[Penang] Bridge Street Prawn Noodles ("Keo Thau Hokkien Mee")

Bridge Street Prawn Noodles (known to Penangites as “Keo Thau Hokkien Mee”) has been operating for more than half a century, first at “Sia Boey”, the old Prangin Road Market, and subsequently at the current location about 10 years ago. It’s presently run by the 3rd-generation of the Lau family who started it. Bridge Street Prawn Noodles has been featured by CNN Travel’s Lina Goldberg in her “Great Asian Street Food Cities” series.

The origins of Penang-style Hokkien mee was detailed in another post ([Penang] Hokkien Mee at Presgrave Street (Sar Tiau Lor)).

The version here has a lighter-flavoured pork-shrimp broth compared to other better-known spots in Penang, which can be too intense for non-Penangites.

What I especially like about this spot is the wide variety of add-ons one can opt for: pork-ribs, pork meatballs & pig’s intestines, besides fishcakes, egg & good quality shrimp.

All three generations of the Lau family which started this business over 50 years ago are still actively involved in the business, even the nanogenarian grandma, who could be seen sitting outside patiently deshelling the par-boiled shrimps.

Lau Senior, who’d been running the business the past 20+ years, now spent his time in the back kitchen, preparing the huge vats of soup stock used for the noodles’ broth.
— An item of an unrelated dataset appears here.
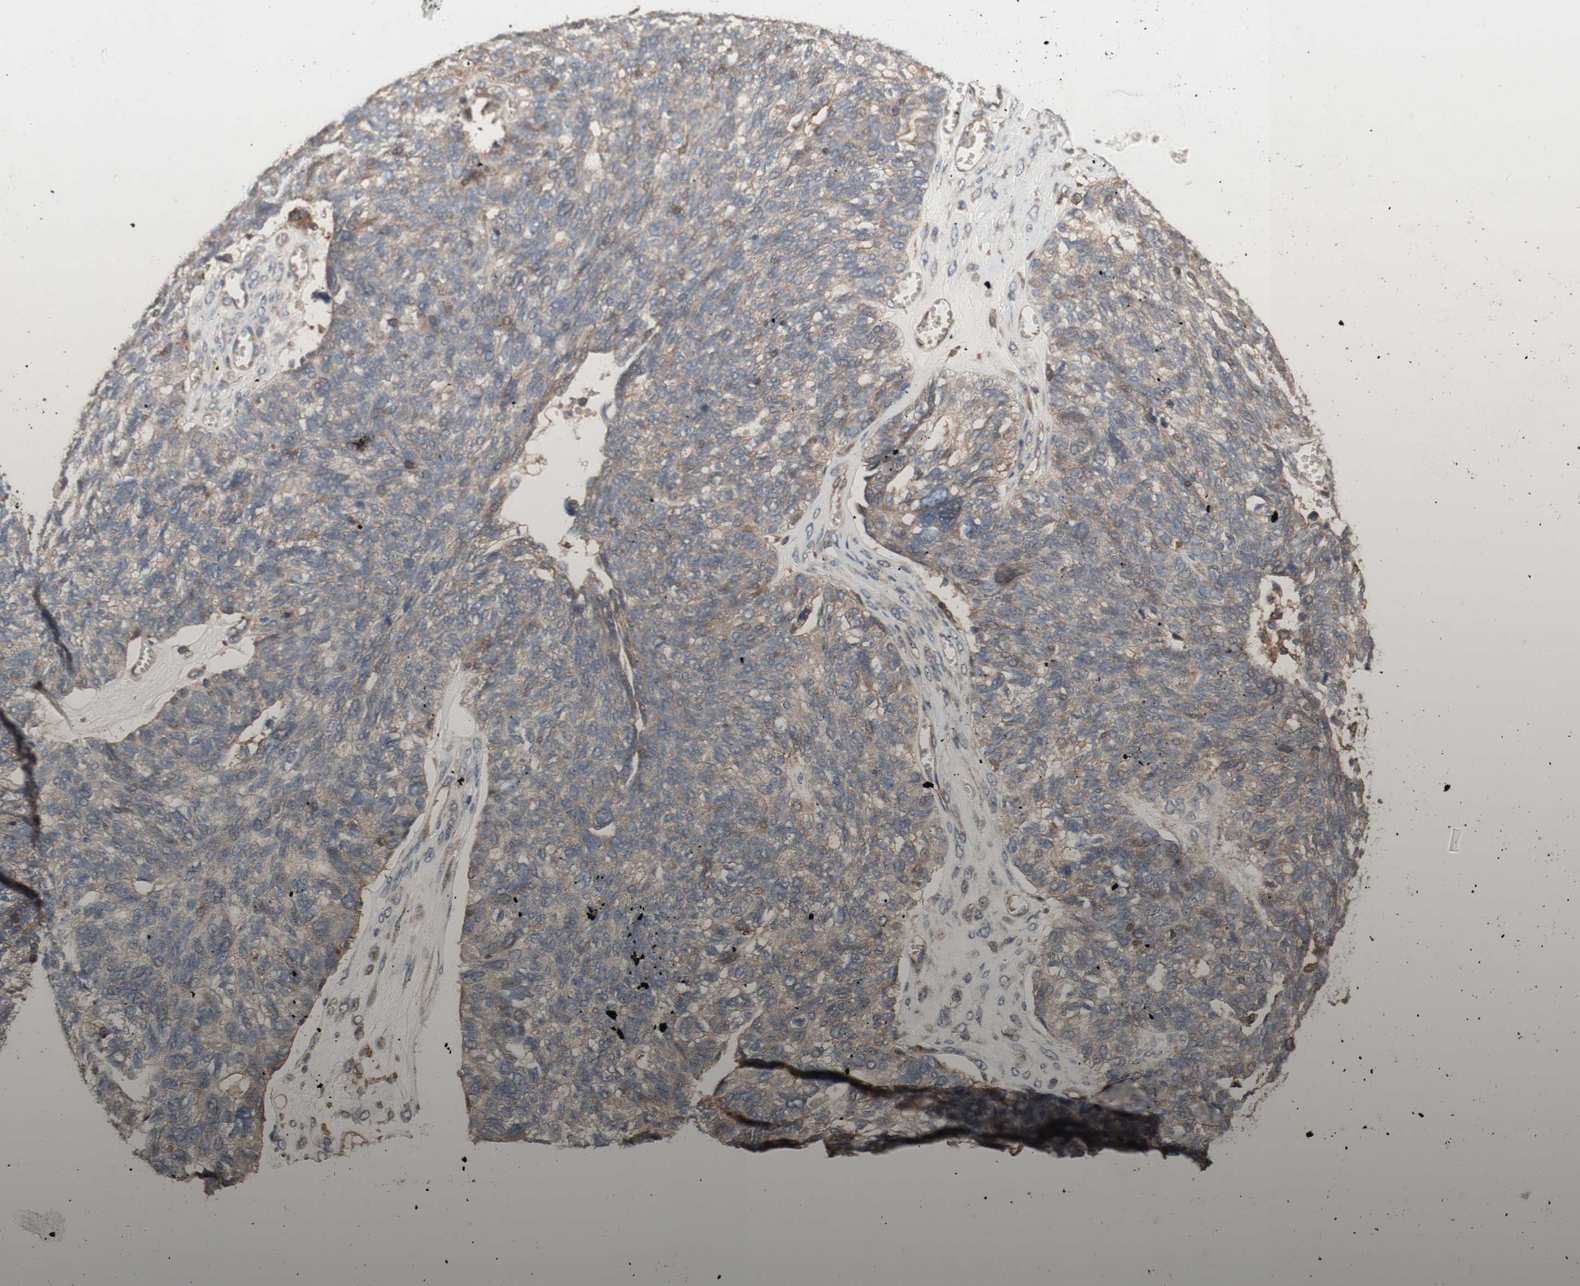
{"staining": {"intensity": "weak", "quantity": ">75%", "location": "cytoplasmic/membranous"}, "tissue": "ovarian cancer", "cell_type": "Tumor cells", "image_type": "cancer", "snomed": [{"axis": "morphology", "description": "Cystadenocarcinoma, serous, NOS"}, {"axis": "topography", "description": "Ovary"}], "caption": "About >75% of tumor cells in human ovarian cancer reveal weak cytoplasmic/membranous protein positivity as visualized by brown immunohistochemical staining.", "gene": "COPB1", "patient": {"sex": "female", "age": 79}}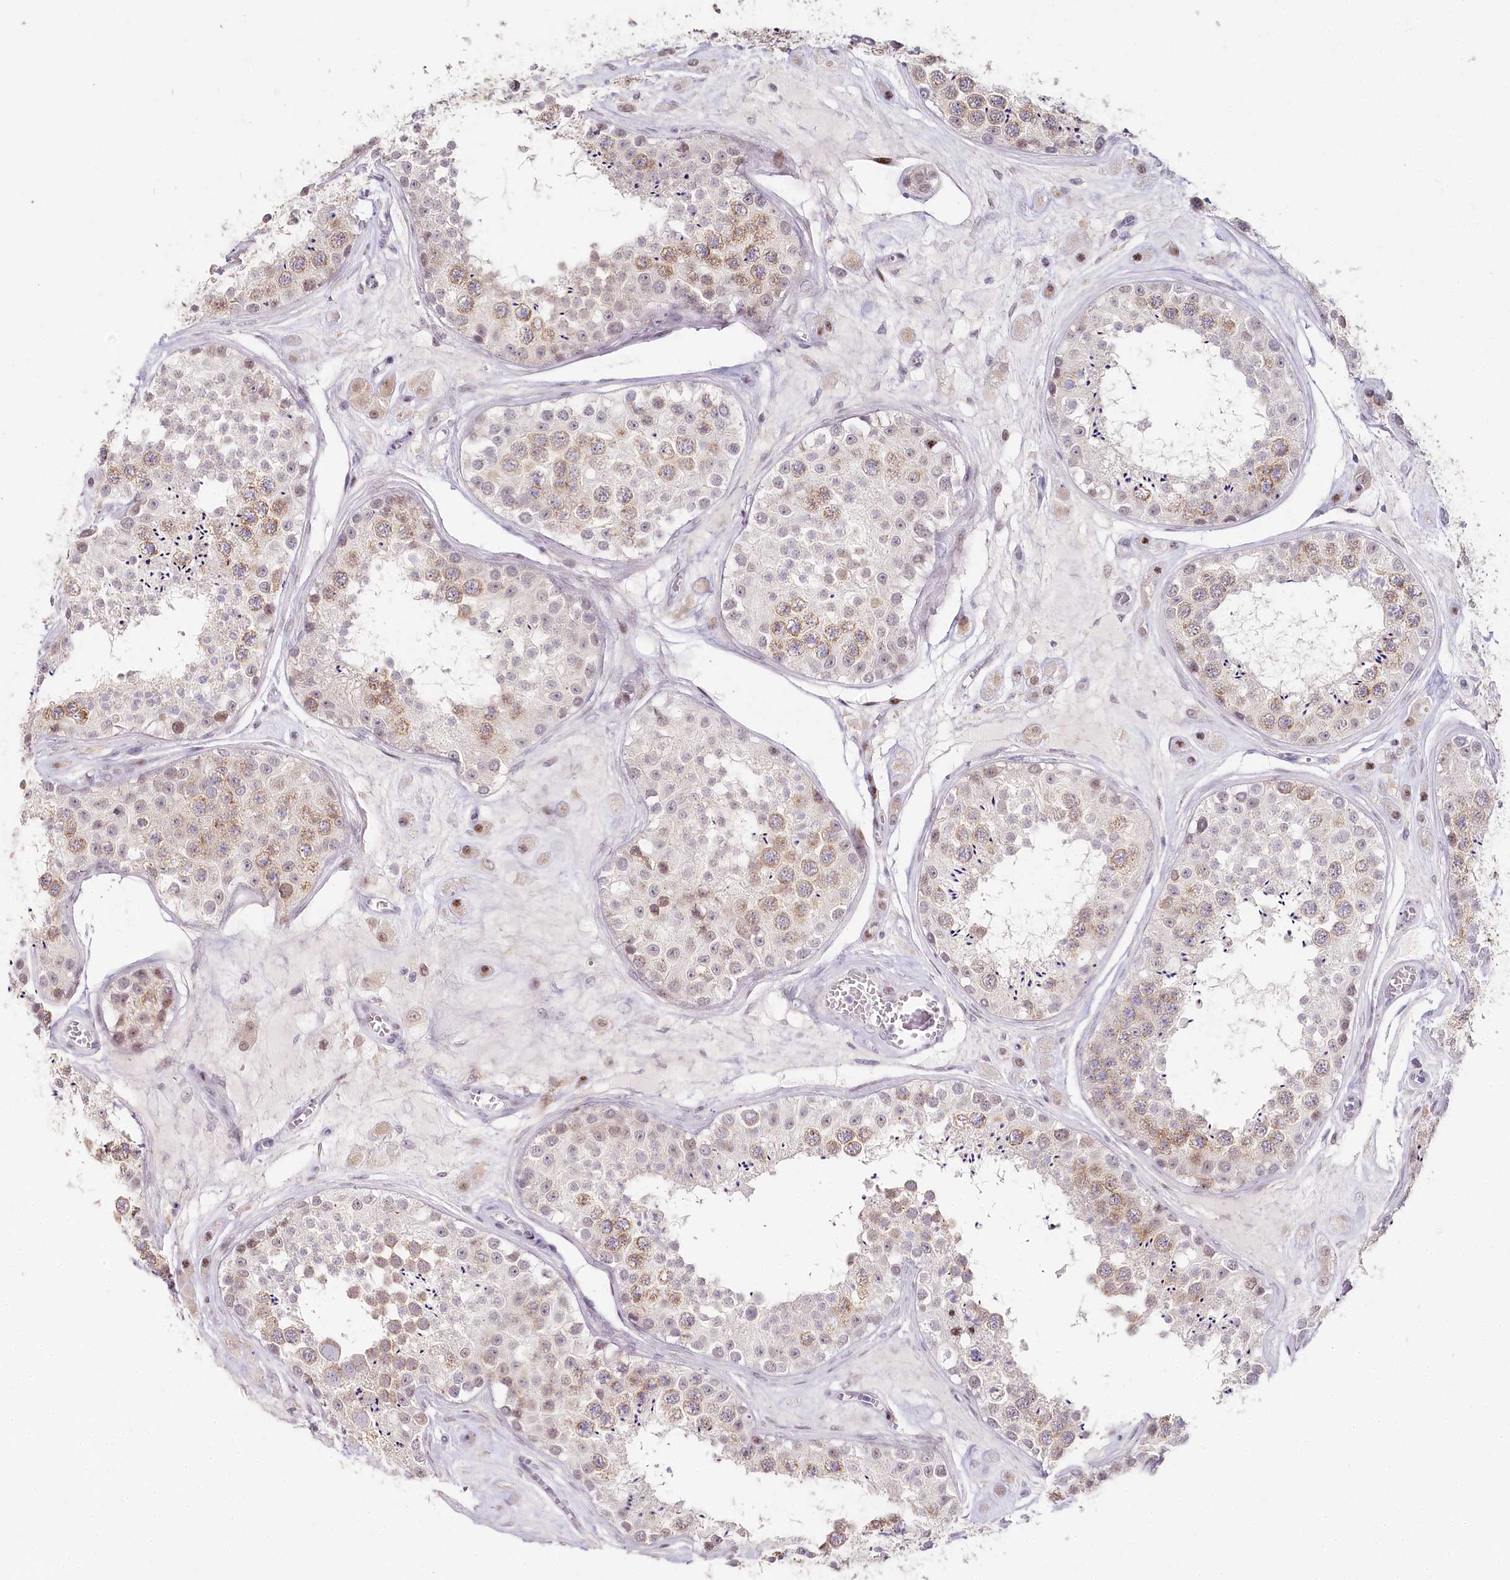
{"staining": {"intensity": "moderate", "quantity": "25%-75%", "location": "cytoplasmic/membranous"}, "tissue": "testis", "cell_type": "Cells in seminiferous ducts", "image_type": "normal", "snomed": [{"axis": "morphology", "description": "Normal tissue, NOS"}, {"axis": "topography", "description": "Testis"}], "caption": "Immunohistochemistry of unremarkable testis displays medium levels of moderate cytoplasmic/membranous expression in approximately 25%-75% of cells in seminiferous ducts.", "gene": "HPD", "patient": {"sex": "male", "age": 25}}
His son mans the cooking station upfront, taking orders from customers and prepares the noodles a la minute in full view of the clientele.

Bridge Street Prawn Noodle
531-533 Jalan C.Y. Choy, 10300 George Town, Penang
Opening hours: 7am to 1pm, Tue-Sun, closed on Mondays.


What kind of prawn do they use? Looks different from the regular farmed variety. Nice deep color.

Those are a smaller variety of the local tiger prawns.

Back to Bridge Street Prawn Noodles for breakfast this morning. 5 years since I first tried it, and the noodle stall is now busier than ever - its latest spike in business resulted from its Bib Gourmand listing in the 2023 Michelin Guide to Kuala Lumpur and Penang.

We were a bit late this morning, and the pork-prawn broth tasted diluted somewhat. :expressionless:

We ordered 3 bowls of their Hokkien noodles, and one bowl of “lor mee”, identifiable from its darker, sticky-gooey unctuous “lor” 5-spice-scented gravy, thickened with cornstarch.

It’s advisable, if one wants to taste the noodles at its best, come here before 8am, when the freshly-cooked broth is still hot and concentrated.
I always request for add-ons of pig’s intestines, pork meatballs and pork spare-ribs.


On the topic of Malaysia and noodles… I feel a national outrage is coming! :expressionless:

:joy: :joy: :joy:

I wondered - how did they end up with Laksa Indonesia?! When it comes to noodles, the Indonesians have so many other noodle dishes that they’d think of first: bakmi Jawa from Jogjakarta, mie cakalang from Manado, mie kocok from Bandung, mie soto from Bogor, mie Acheh, mie tiaw from Pontianak, mie koclok from Cirebon, etc., etc.